In case of acute frontal sinusitis, antibiotics are prescribed for 7-10 days; the choice of drug depends on its tolerability and the severity of the disease. The most commonly used drugs are: Augmentin, Flemoxin Solutab, Sumamed, Sporidex (cephalexin), Rovamycin, Ampiox, Duracef, Cefazolin, ceftriaxone – intramuscularly, Cifran.
In parallel with antibiotics, one of the antihistamines is used: Suprastin, Diphenhydramine, Diazolin, Tavegil – 1 tablet 2 – 3 times a day, for 7-10 days. These drugs reduce swelling of the nasal mucosa.
To liquefy thick purulent secretions, use ACC-long (600 mg) 1 tablet. Once a day, the drug promotes easier release of pus from the sinuses.
Homeopathic drugs (Cinnabsin, Sinupret) are also used in complex treatment; they help reduce inflammation in the sinuses, swelling, and pain. The drugs can be used independently, if you are allergic to other medications, or if the disease is milder.
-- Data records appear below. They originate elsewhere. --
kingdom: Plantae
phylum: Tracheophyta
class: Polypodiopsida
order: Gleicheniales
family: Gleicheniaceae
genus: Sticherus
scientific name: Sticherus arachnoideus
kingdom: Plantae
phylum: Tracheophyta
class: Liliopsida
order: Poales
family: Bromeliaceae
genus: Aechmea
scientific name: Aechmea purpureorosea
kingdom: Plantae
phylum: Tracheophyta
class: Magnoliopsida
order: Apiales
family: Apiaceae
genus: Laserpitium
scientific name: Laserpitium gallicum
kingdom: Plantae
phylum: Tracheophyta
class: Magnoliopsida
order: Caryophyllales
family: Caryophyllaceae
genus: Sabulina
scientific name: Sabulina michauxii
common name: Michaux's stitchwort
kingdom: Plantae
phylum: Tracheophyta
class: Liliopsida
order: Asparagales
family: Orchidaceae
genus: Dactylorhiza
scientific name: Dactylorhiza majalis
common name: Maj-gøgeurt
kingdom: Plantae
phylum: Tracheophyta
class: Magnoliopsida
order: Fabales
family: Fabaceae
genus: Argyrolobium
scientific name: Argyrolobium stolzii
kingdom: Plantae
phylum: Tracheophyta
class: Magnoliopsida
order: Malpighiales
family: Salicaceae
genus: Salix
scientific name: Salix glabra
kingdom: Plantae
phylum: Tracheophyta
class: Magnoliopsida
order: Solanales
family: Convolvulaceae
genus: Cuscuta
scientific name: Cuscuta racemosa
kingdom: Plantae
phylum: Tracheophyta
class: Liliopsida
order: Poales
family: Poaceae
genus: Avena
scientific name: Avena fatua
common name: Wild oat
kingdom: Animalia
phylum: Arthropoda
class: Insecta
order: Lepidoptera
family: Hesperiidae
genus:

A good effect is achieved by rinsing the nasal cavity using the “cuckoo” method. For washing, solutions with antimicrobial and anti-inflammatory effects are used – a solution of chlorophyllipt, furacillin, etc.
Surgical intervention – puncture of the frontal sinus, is carried out when conservative treatment is ineffective, as well as in the presence of pus in the sinus and severe headaches, i.e. when the outflow of sinus contents through the natural anastomosis is impaired.
The prognosis in the case of an uncomplicated course with timely and correct treatment is favorable.